:: What is required ::
Only the lines from the one that contains "cell phone: none" to the end of the material below are wanted, each duplicated exactly.

:: Supplied material ::
========================
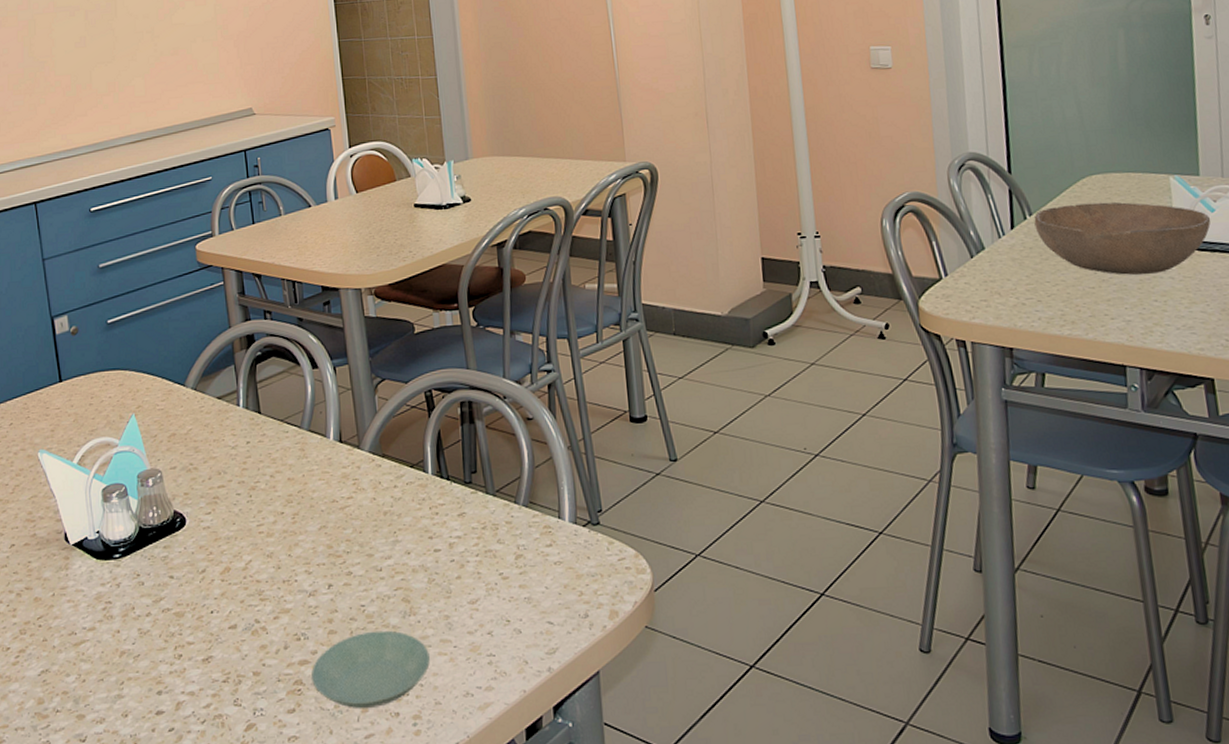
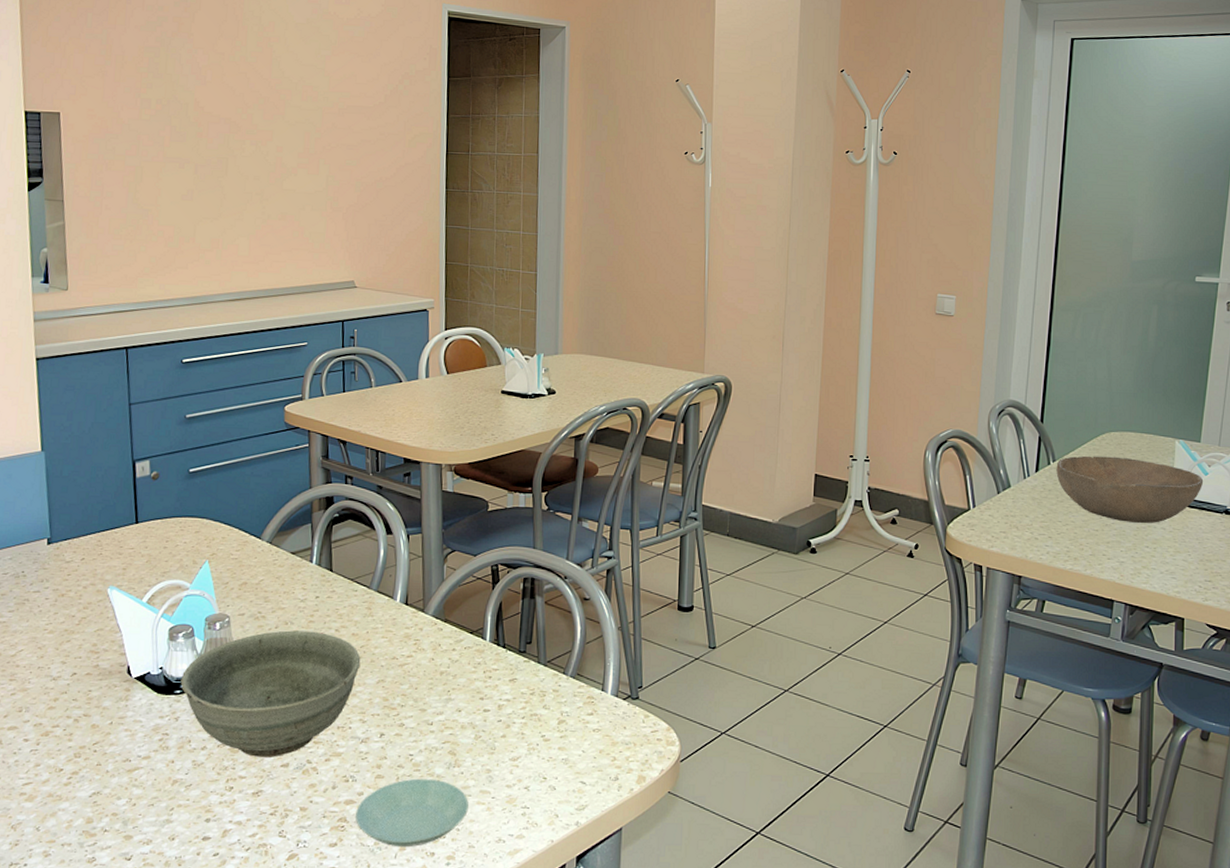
bowl: none [118,479,300,620] -> present [180,630,361,757]

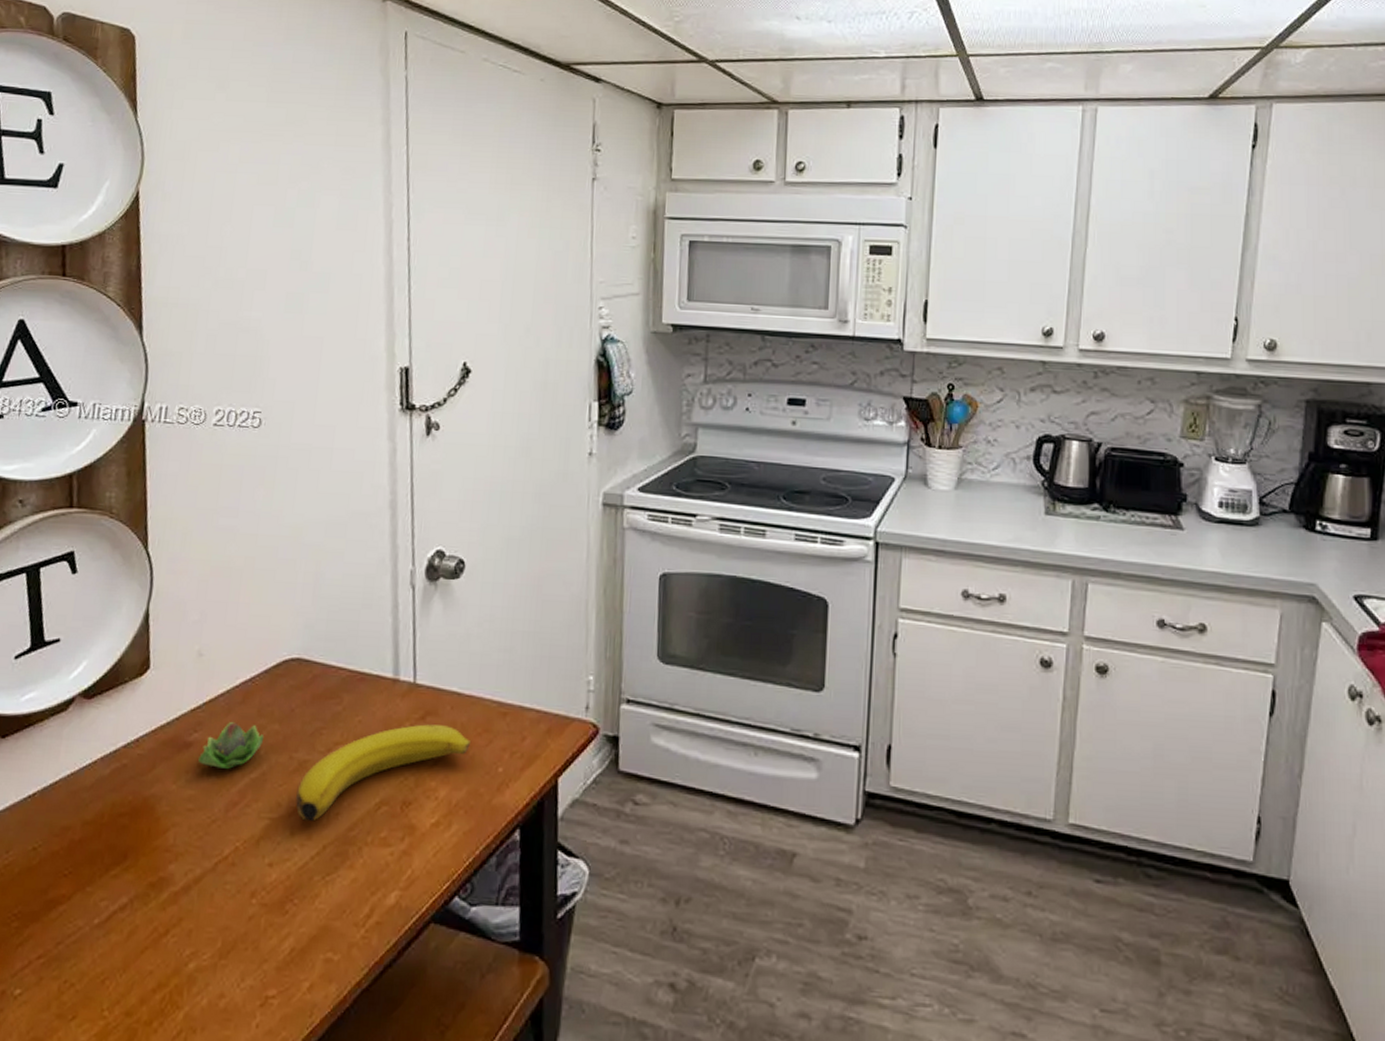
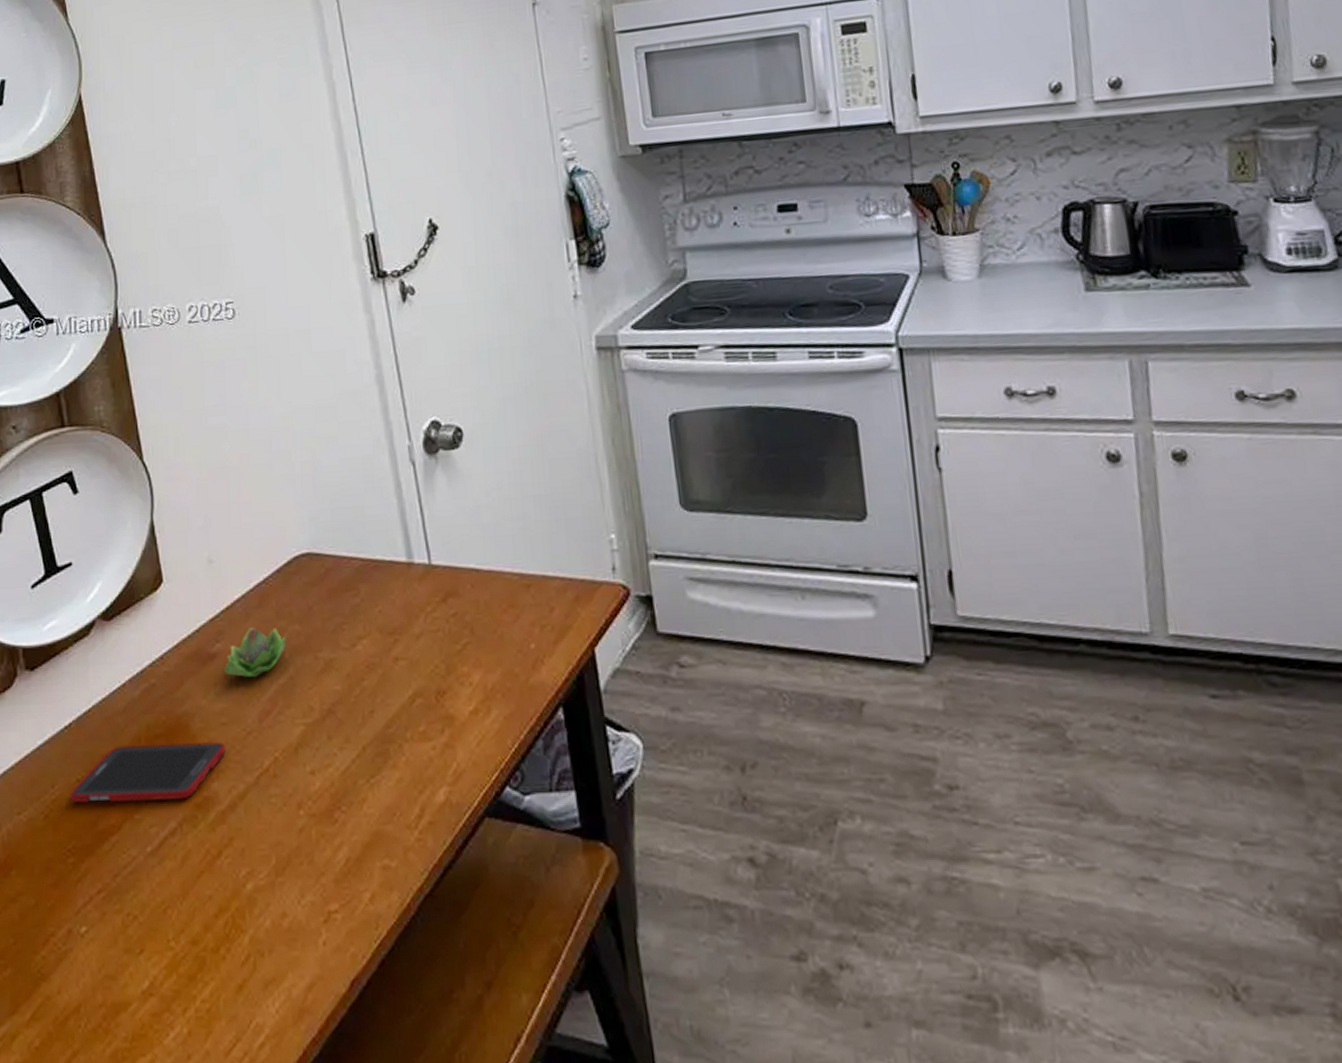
cell phone: none [23,820,189,877] -> present [70,742,226,803]
fruit: present [295,724,472,822] -> none [327,605,498,723]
========================
:: Exercise response ::
cell phone: none [23,820,189,877] -> present [70,742,226,803]
fruit: present [295,724,472,822] -> none [327,605,498,723]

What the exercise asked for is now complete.